Using a qualitative approach, this study purposively sampled twelve participants from two schools with overcrowded classrooms in Midrand, South Africa. Data were collected through semi-structured interviews. The study found that teachers who teach in overcrowded classrooms experienced problems when dealing with learner disciplinary issues. Teachers experienced unique ordeals with learners who did not work well or constructively in overcrowded classes. Their peers easily influenced these learners with distracting and petty non-academic conversations. Unfortunately, this has a ripple effect on learners’ achievement of their academic goals, as it was also found that teachers had to cope with the educational gap these learners in large classrooms experience, due to a lack of basic reading and writing skills. One of the most prominent challenges that teachers faced in overcrowded Grade 4 to 6 classrooms, was that they felt helpless when they could not support learners who struggled with basic tasks. Teachers felt stressed when they could not provide these learners with individual attention, as they had to choose to either be assertive and maintain constant discipline, or lose classroom control if they gave personal attention to learners in need. However, some teachers overcame these problems by allowing the students to participate in creating classroom rules that they enforced with each other.
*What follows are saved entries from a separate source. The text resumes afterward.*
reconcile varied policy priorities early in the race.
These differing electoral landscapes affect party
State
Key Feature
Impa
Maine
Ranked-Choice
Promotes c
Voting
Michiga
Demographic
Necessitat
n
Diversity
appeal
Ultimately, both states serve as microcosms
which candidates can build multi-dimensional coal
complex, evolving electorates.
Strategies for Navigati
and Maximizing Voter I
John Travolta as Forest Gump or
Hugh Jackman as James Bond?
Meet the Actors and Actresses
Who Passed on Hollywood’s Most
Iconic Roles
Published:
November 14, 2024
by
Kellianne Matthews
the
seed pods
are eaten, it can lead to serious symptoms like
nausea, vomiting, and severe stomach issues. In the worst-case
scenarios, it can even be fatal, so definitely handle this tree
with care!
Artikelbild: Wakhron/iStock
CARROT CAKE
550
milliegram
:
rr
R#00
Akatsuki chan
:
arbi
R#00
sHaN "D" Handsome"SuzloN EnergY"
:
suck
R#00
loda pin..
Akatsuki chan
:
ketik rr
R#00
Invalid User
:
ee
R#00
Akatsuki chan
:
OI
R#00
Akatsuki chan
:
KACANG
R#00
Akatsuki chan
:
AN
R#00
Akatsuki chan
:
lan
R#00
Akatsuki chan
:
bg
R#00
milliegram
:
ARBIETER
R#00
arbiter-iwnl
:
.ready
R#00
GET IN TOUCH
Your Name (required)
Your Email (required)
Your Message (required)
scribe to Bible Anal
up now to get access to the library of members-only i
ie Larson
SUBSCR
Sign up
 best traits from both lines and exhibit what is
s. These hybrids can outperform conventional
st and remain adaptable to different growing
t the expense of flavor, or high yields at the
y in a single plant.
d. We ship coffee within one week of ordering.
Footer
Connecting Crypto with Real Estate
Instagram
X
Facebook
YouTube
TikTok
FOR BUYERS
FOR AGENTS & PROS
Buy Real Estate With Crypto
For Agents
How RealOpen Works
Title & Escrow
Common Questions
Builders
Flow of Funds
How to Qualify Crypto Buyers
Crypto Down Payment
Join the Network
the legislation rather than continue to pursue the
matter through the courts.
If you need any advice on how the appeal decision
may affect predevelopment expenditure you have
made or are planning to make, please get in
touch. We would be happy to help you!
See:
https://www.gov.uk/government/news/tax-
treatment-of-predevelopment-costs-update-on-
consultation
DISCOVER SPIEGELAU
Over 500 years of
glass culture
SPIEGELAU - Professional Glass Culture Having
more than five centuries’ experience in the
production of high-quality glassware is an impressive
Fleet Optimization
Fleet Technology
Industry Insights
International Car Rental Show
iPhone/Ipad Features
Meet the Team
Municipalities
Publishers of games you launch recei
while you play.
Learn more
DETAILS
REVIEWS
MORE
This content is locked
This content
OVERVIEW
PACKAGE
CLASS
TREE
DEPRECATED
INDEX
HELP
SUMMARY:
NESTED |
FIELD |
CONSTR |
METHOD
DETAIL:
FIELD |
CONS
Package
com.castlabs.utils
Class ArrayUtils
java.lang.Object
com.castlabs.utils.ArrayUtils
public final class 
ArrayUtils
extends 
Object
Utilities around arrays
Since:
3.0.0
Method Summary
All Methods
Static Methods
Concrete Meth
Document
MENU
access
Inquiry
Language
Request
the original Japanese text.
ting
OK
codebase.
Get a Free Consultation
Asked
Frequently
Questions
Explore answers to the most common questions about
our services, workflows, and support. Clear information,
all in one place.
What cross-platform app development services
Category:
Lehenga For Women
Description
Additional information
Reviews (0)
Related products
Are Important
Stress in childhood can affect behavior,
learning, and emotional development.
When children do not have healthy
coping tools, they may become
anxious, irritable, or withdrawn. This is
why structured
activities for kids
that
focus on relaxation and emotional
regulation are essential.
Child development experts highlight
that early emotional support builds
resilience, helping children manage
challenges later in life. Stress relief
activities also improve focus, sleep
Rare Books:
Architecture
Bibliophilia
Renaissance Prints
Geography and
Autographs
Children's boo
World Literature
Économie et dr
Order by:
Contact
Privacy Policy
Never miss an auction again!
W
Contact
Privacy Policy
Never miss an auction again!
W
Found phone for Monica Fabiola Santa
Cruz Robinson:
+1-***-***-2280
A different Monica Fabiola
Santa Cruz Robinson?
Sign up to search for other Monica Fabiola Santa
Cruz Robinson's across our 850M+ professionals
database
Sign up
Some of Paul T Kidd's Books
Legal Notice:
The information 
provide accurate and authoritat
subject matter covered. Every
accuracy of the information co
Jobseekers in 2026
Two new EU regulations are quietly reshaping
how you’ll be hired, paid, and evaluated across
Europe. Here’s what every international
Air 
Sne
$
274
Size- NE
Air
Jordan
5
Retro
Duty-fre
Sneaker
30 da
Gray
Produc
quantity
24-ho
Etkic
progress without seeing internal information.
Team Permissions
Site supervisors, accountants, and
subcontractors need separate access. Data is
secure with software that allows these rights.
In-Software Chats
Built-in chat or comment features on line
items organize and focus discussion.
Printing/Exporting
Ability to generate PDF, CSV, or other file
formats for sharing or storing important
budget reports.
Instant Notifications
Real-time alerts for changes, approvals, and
This study found that teachers who succeeded in managing overcrowded classrooms, did so by doing their best in establishing a positive rapport with the learners, by making them part of the process, and by being actively engaged in their own learning and academic development. A key finding was that successful teachers formed positive working relationships with their learners through discipline negotiations and shared mutual educational goals. The teachers were successful in creating a classroom environment in which learners were able to satisfy essential needs. The study found that successful teachers establish feelings of belonging with their learners being motivated to persevere and still try to have fun in a safe space, as described by William Glasser’s Choice theory, the theoretical underpinning of this dissertation.